AOL Busts Staten Island Hacker
An idiot teenager tried to hack into AOL because the company suspended his account. Mike Nieves foolishly tried to penetrate the security of AOL without realizing that the network is one of the best protected in the world. And then he posted photographic evidence of his crimes on Flickr. And as a former account holder, AOL was able to tell the cops exactly where he lived.
From Infoworld here:
A New York teenager broke into AOL networks and databases containing customer information and infected servers with a malicious program to transfer confidential data to his computer.
17-year old Mike Nieves committed offenses like computer tampering, computer trespass, and criminal possession of computer material.
Among his alleged exploits:
- Accessing systems containing customer billing records, addresses, and credit card information
- Infecting machines at an AOL customer support call center in New Delhi, India, with a program to funnel information back to his PC
- Logging in without permission into 49 AIM instant message accounts of AOL customer support employees
- Attempting to break into an AOL customer support system containing sensitive customer information
- Engaging in a phishing attack against AOL staffers through which he gained access to more than 60 accounts from AOL employees and subcontractors
Nieves faces four felony charges and one misdemeanor charge. He was arraigned on Monday and remains detained, a DA’s office spokesman said.
The alleged acts cost AOL more than $500,000.
Nieves admitted to investigators that he committed the acts because AOL took away his accounts. He also admitted to posting photos of his exploits in a photo Web site.
Authorities arrested Nieves after AOL provided them with information from an internal investigation into the alleged acts.
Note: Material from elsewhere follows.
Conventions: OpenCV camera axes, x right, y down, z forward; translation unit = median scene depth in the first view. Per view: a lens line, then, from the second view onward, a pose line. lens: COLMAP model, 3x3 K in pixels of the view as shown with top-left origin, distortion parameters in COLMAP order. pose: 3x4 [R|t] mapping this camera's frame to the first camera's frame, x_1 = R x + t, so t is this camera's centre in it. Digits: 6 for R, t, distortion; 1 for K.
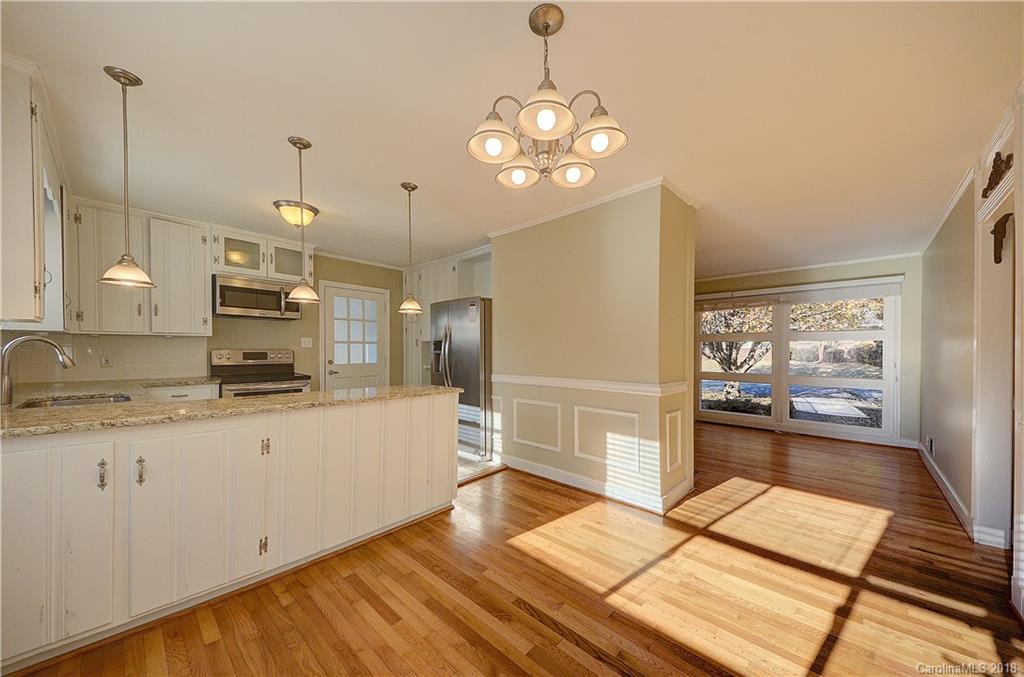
lens RADIAL K [[359.5, 0, 512.8], [0, 359.5, 352.9], [0, 0, 1]] dist [0.063785, -0.025269]
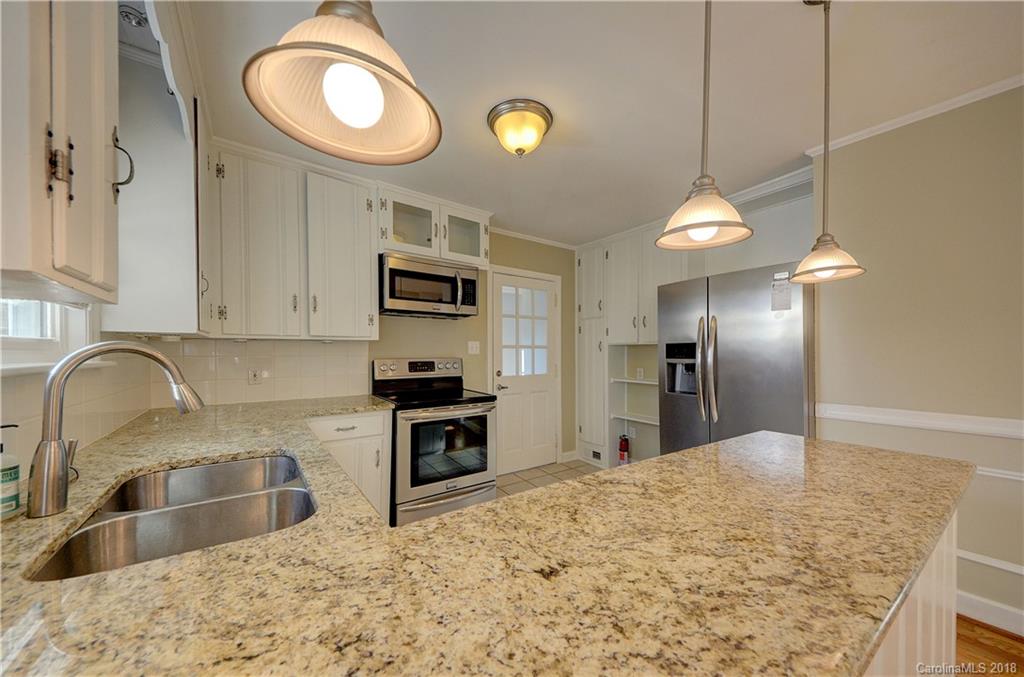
lens RADIAL K [[359.5, 0, 512.8], [0, 359.5, 352.9], [0, 0, 1]] dist [0.063785, -0.025269]
pose [[0.977816, -0.003687, -0.209433, -0.398128], [0.002257, 0.999972, -0.007067, -0.014969], [0.209453, 0.006438, 0.977797, 0.357249]]
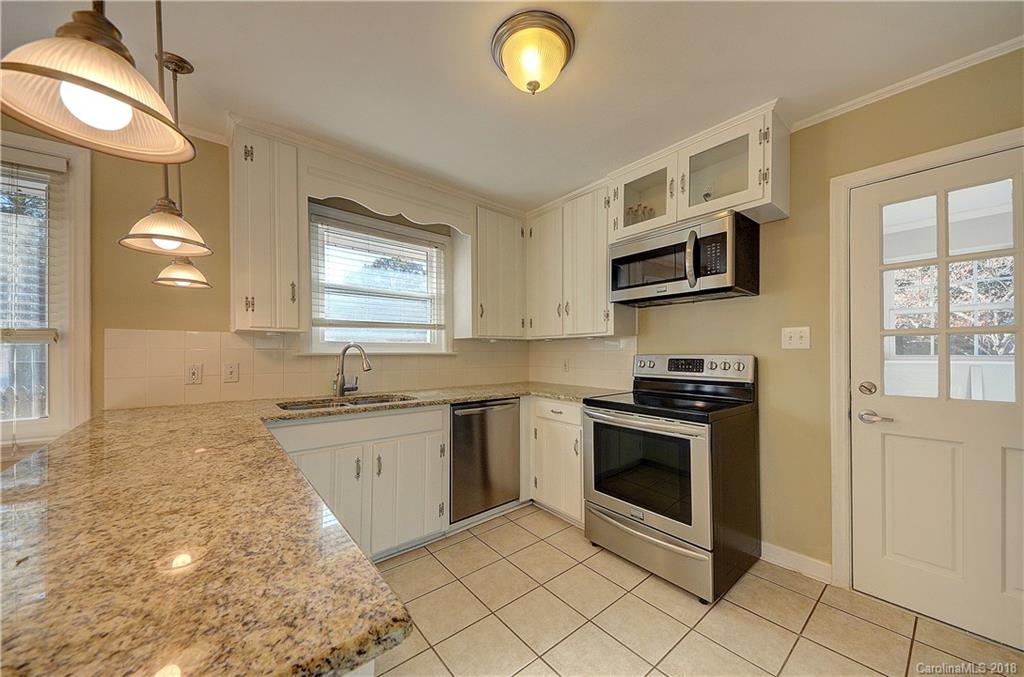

AIM subscriber information and IP address data involved in the acts led AOL to Nieves, whose address and phone number AOL had on file.
Nieves is part of a “loosely coupled” group of hackers who have targeted AOL and other companies in recent years, but that Nieves focused specifically on hacking into AOL.
Its really quite stupid to do half-a-million dollar’s worth of damage to a network and then leave an easy-to-follow digital trail of bedcrumbs back to your home. So Mike Nieves, get yourself a soap-on-a-rope. Those big guys in prison will really like your soft hacker’s body.
Quick comment…
If Mike Nieves is a stupid kid, and if AOL is among the best protected networks in the world, then how did some “stupid kid” hack into the “best protected network” so easily?
Just Wondering….
Also, no jailtime
Phishing accounts is not the same as penetrating a network using weaknesses, Drew. His stupidity is evident because of his flagrant flaunting of his criminal activity.
A corporation as large as AOL should not allow its customers’ credit card and payment information to be so easily discovered by a simple phone call where somebody says they are somebody else.
I know Mike personally, and I also work tech support in a call center for a large cable internet provider, and the company I work for is very prepared for such calls and prepared against social engineering.
Obviously, the charges against mike was a little more than just “phishing accounts,” in your terms sounds like he just got a couple member usernames. Mike is charged, according to the article, with gaining access to about 50 employee accounts.
Please explain the difference, Pat, between a weakness in a network, and the ability for somebody to social engineer their way to customer financial information. In my opinion, social engineering is the most real form of hacking there is, and the lack of attention that companies put to that aspect of hacking IS quite a large gap in network security.
Drew,
I only know what the article is telling me. From what I read, I infer that Mike used trojans and targeted emails to phish the accounts of AOL employees both at corporate headquarters and at the call center. This was not done over the phone.
And Drew, phishing I dont think is “most real form of hacking there is” like you say. But I do think that when all else fails, phishing still works and it works quite well, as your friend Mike demonstrated. And yes, it is a huge gap in network security. Lots of manhours and technology are being focused at the problem trying to fix it with stronger authentication, etc. But with dumb employees still in the loop, its a huge uphill battle.
So what is the latest on your friend Mike? I tried a Google search but didn’t manage to find much. Was he released? Charges dropped? and thanks for sharing your thoughts!